岩手でも報じられた築地八宝亭事件(S26.3.11夕刊いわて)
1951年3月11日
2026年1月2日
昭和26年の築地八宝亭事件は。アプレゲール犯罪として、後世に語り継がれるほどの事件であった。
この事件の犯人の自殺は、小さい扱いながらも岩手県内でも報じられていた。
昭和26年3月11日付の「夕刊いわて」の紙面には、戦後の犯罪史上でも特に有名な築地八宝亭一家殺人事件の幕引きが記されています。この事件は東京の築地で中華料理店を営む一家4人が惨殺されたものですが、犯人である山口幸男が逮捕直後に警察署内で自ら命を絶ったという衝撃的なニュースは、遠く離れた岩手の地でもこれほど大きく報じられていました。

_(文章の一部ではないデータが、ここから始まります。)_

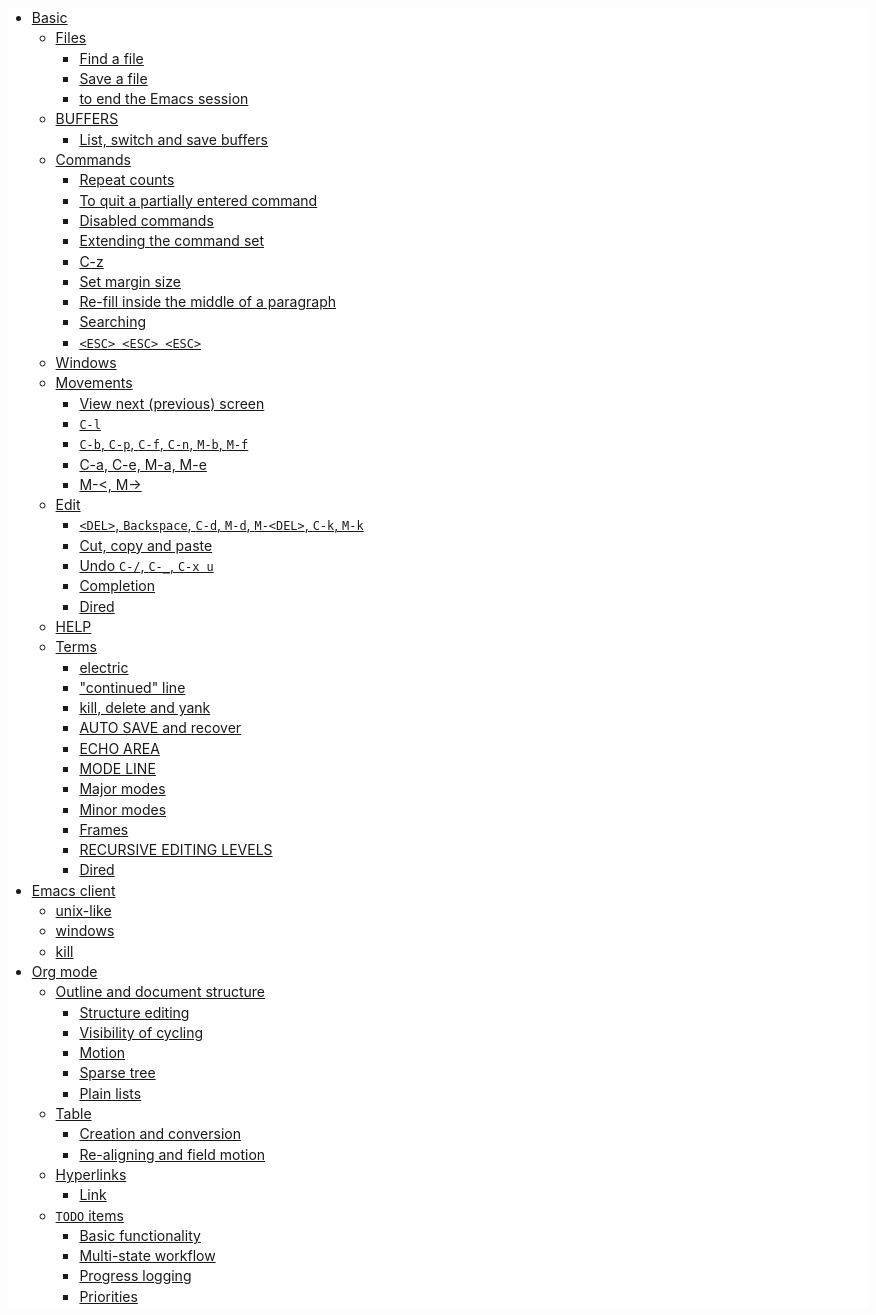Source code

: - [Basic](#org62f1ab6)
  - [Files](#orgdb7e722)
    - [Find a file](#org6be7646)
    - [Save a file](#orgbc077ba)
    - [to end the Emacs session](#org651783f)
  - [BUFFERS](#org83f72c7)
    - [List, switch and save buffers](#org65d4752)
  - [Commands](#org5749849)
    - [Repeat counts](#org3b96805)
    - [To quit a partially entered command](#org47b776f)
    - [Disabled commands](#org17bcc9d)
    - [Extending the command set](#org3b8ff3e)
    - [C-z](#org6a9483e)
    - [Set margin size](#org7dbf07b)
    - [Re-fill inside the middle of a paragraph](#org1f7c256)
    - [Searching](#orgb20ae71)
    - [`<ESC> <ESC> <ESC>`](#orgb2a0984)
  - [Windows](#orgc7eb612)
  - [Movements](#orga810bb7)
    - [View next (previous) screen](#org015331b)
    - [`C-l`](#orgebd41ea)
    - [`C-b`, `C-p`, `C-f`, `C-n`, `M-b`, `M-f`](#orga1f9778)
    - [C-a, C-e, M-a, M-e](#org96c981c)
    - [M-<, M->](#org6551d47)
  - [Edit](#orgd68541b)
    - [`<DEL>`, `Backspace`, `C-d`, `M-d`, `M-<DEL>`, `C-k`, `M-k`](#orgf8be2da)
    - [Cut, copy and paste](#org1c99e4f)
    - [Undo  `C-/`, `C-_`, `C-x u`](#org5054f74)
    - [Completion](#org2b77bfc)
    - [Dired](#orgecb093b)
  - [HELP](#orgbbfc540)
  - [Terms](#org965499b)
    - [electric](#org8b33960)
    - ["continued" line](#orgf7288e9)
    - [kill, delete and yank](#orga3ca89f)
    - [AUTO SAVE and recover](#org35abdef)
    - [ECHO AREA](#orgd655470)
    - [MODE LINE](#org55b6d39)
    - [Major modes](#org3105de8)
    - [Minor modes](#orgae29c0d)
    - [Frames](#orgc6da53a)
    - [RECURSIVE EDITING LEVELS](#org159f5c6)
    - [Dired](#org6479df7)
- [Emacs client](#org98a5092)
  - [unix-like](#org33f4268)
  - [windows](#orgcbfe0c8)
  - [kill](#orgcb5b866)
- [Org mode](#org47ceec9)
  - [Outline and document structure](#org34c4d59)
    - [Structure editing](#org1b9e5ba)
    - [Visibility of cycling](#org72c9a38)
    - [Motion](#org64fa38a)
    - [Sparse tree](#org4dace9b)
    - [Plain lists](#org3ed8e2d)
  - [Table](#orga5e0847)
    - [Creation and conversion](#org169a5cc)
    - [Re-aligning and field motion](#org292d422)
  - [Hyperlinks](#org0aaf3df)
    - [Link](#org41af21a)
  - [`TODO` items](#org3593b24)
    - [Basic functionality](#org24681da)
    - [Multi-state workflow](#org4f0f387)
    - [Progress logging](#orgb124dcd)
    - [Priorities](#org3704dbf)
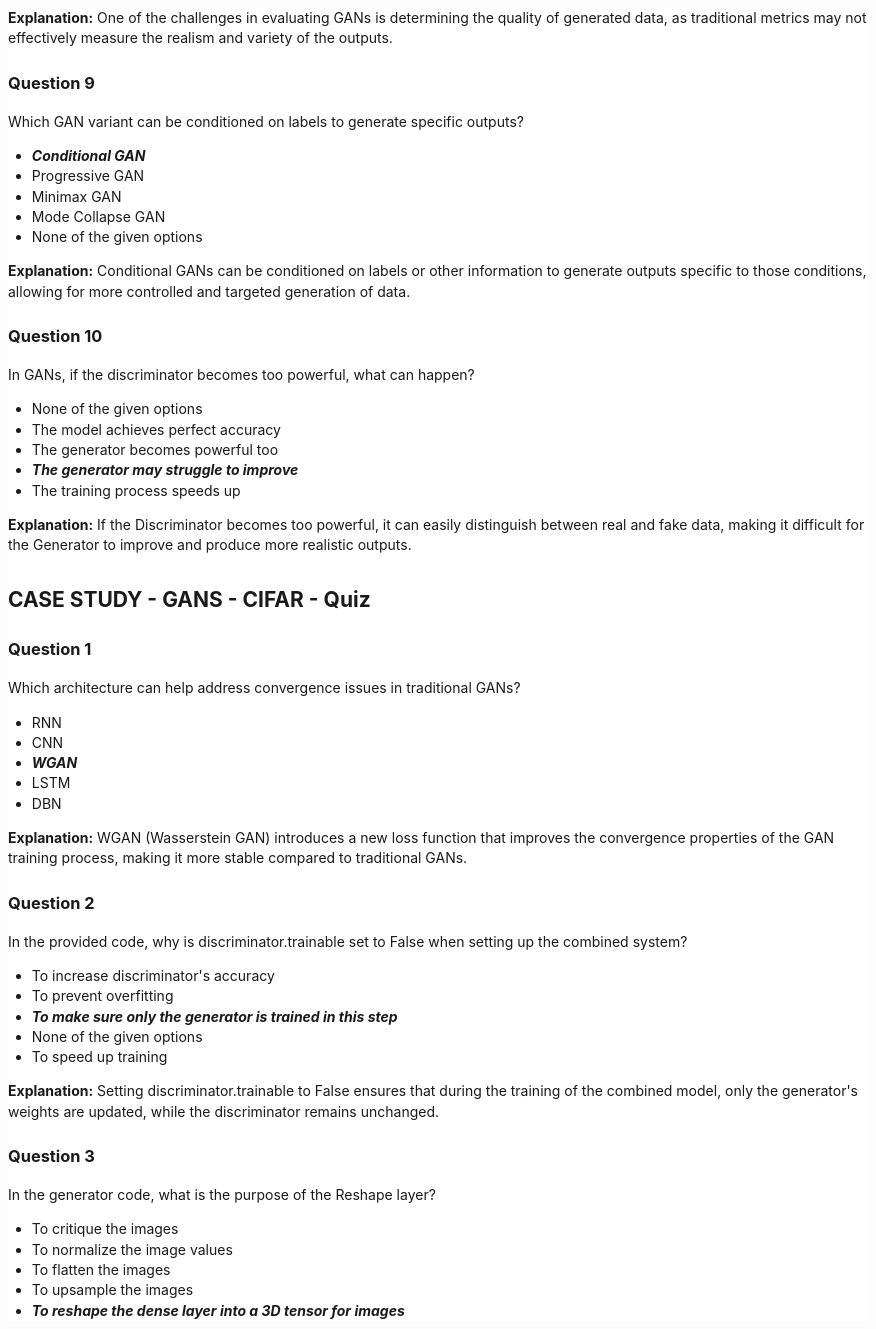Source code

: **Explanation:** One of the challenges in evaluating GANs is determining the quality of generated data, as traditional metrics may not effectively measure the realism and variety of the outputs.

### Question 9
Which GAN variant can be conditioned on labels to generate specific outputs?
- ***Conditional GAN***
- Progressive GAN
- Minimax GAN
- Mode Collapse GAN
- None of the given options

**Explanation:** Conditional GANs can be conditioned on labels or other information to generate outputs specific to those conditions, allowing for more controlled and targeted generation of data.

### Question 10
In GANs, if the discriminator becomes too powerful, what can happen?
- None of the given options
- The model achieves perfect accuracy
- The generator becomes powerful too
- ***The generator may struggle to improve***
- The training process speeds up

**Explanation:** If the Discriminator becomes too powerful, it can easily distinguish between real and fake data, making it difficult for the Generator to improve and produce more realistic outputs.

## CASE STUDY - GANS - CIFAR - Quiz

### Question 1
Which architecture can help address convergence issues in traditional GANs?
- RNN
- CNN
- ***WGAN***
- LSTM
- DBN

**Explanation:** WGAN (Wasserstein GAN) introduces a new loss function that improves the convergence properties of the GAN training process, making it more stable compared to traditional GANs.

### Question 2
In the provided code, why is discriminator.trainable set to False when setting up the combined system?
- To increase discriminator's accuracy
- To prevent overfitting
- ***To make sure only the generator is trained in this step***
- None of the given options
- To speed up training

**Explanation:** Setting discriminator.trainable to False ensures that during the training of the combined model, only the generator's weights are updated, while the discriminator remains unchanged.

### Question 3
In the generator code, what is the purpose of the Reshape layer?
- To critique the images
- To normalize the image values
- To flatten the images
- To upsample the images
- ***To reshape the dense layer into a 3D tensor for images***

紙面を読み解くと、共同通信の速報を受け、山口が11日の午前4時10分ごろに毒物を飲んで自殺したことが記されています。この事件は、犯人が当初は被害者遺族のような顔をして捜査に協力するふりをし、世間や警察を欺き続けていたことから、当時の日本中がその行方に注目していました。インターネットもテレビも普及していない時代において、岩手の地方紙が東京の事件をこれほど紙面を割いて速報している事実は、この事件がいかに社会全体を震撼させていたかを物語っています。
不鮮明な文字の中には、現代の表現では考えられないような生々しい記述も見受けられ、当時の報道のあり方や社会の緊迫感がそのまま封じ込められているようです。犯人の自決によって多くの謎が残されることになったこの事件の終焉を、当時の岩手の人々がどのような思いでこの記事から読み取ったのか、一枚の古い新聞記事が歴史の証言者として多くのことを伝えてくれます。